▸ **Work instructions**:
a. Translate this sentence from the Indianapolis 500 article into Spanish: "The fastest ever race was in 2013, with Tony Kanaan completing the 200 laps in 2 hours, 40 minutes, and three seconds."
b. Reproduce the passage of the Indianapolis 500 article that opens with the words containing "However, this year" and closes with "one driver, non-stop.".

BEGIN Selected text

THE INDIANAPOLIS 500 is known as the largest single-day sporting event in the world. For its 100th running last year, the entire event was sold-out, with crowd figures north of 300,000.
However, this year the Indy 500 is attracting more international attention than it has during the past several years, due in no little part to the attendance of Spanish two-time Formula 1 world champion Fernando Alonso.
We’re big fans of the great race at the Brickyard here at Wheels HQ, so we’ve decided to break down some of the more common questions for new viewers.
How long is the race?
Well without stating the obvious, it’s 500 miles, or 804 kilometres. However, unlike our Supercars endurance races such as the Bathurst 1000 and Sandown 500, this race is completed by one driver, non-stop.
The excessive speeds means the race is completed in around three hours. The fastest ever race was in 2013, with Tony Kanaan completing the 200 laps in 2 hours, 40 minutes, and three seconds. His average speed for 500 miles was a whopping 187.43mph (301.64km/h).
How fast are IndyCars?
In short, fast. For an extended explanation – bloody fast.
It needs to be noted lap records are conveyed in average speed, instead of time, with the fastest ever being 236.10mph (379.97km/h). That frankly bonkers lap was achieved by Eddie Cheever Jr in 1990.
Modern cars achieve lap times in the 225mph (362km/h) range, with last year’s race winner Alexander Rossi (who was a rookie at the time), also claiming the 2016 fast lap with a 225.23mph (362.47km/h) tour of the track.

END Selected text
BEGIN Source information

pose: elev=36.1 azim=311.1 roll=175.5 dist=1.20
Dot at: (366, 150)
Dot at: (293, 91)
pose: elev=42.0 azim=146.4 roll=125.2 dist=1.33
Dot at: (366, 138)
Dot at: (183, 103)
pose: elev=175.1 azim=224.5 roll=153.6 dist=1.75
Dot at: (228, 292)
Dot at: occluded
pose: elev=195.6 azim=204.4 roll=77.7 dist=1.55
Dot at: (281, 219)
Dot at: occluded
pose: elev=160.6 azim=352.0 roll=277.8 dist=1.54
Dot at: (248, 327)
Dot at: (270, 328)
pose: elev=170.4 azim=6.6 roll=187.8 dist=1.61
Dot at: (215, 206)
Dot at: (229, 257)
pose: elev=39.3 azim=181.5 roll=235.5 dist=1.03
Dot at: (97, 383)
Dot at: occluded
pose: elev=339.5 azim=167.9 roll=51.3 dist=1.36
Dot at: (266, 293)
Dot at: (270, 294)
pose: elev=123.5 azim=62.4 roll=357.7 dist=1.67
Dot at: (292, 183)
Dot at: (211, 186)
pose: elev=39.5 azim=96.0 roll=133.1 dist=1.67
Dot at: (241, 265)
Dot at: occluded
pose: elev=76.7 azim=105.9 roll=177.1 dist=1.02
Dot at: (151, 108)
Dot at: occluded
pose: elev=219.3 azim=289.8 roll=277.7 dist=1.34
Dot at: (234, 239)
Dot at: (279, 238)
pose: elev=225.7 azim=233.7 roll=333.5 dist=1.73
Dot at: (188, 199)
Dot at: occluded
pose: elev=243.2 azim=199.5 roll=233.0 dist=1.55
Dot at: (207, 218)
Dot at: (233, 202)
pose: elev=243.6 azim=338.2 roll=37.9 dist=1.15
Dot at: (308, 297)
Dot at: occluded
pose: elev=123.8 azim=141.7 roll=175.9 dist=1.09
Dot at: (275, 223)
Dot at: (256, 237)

END Source information

▸ **Answers by item number**:
a. La carrera más rápida de la historia fue en 2013, cuando Tony Kanaan completó las 200 vueltas en 2 horas, 40 minutos y tres segundos.

b.
However, this year the Indy 500 is attracting more international attention than it has during the past several years, due in no little part to the attendance of Spanish two-time Formula 1 world champion Fernando Alonso.
We’re big fans of the great race at the Brickyard here at Wheels HQ, so we’ve decided to break down some of the more common questions for new viewers.
How long is the race?
Well without stating the obvious, it’s 500 miles, or 804 kilometres. However, unlike our Supercars endurance races such as the Bathurst 1000 and Sandown 500, this race is completed by one driver, non-stop.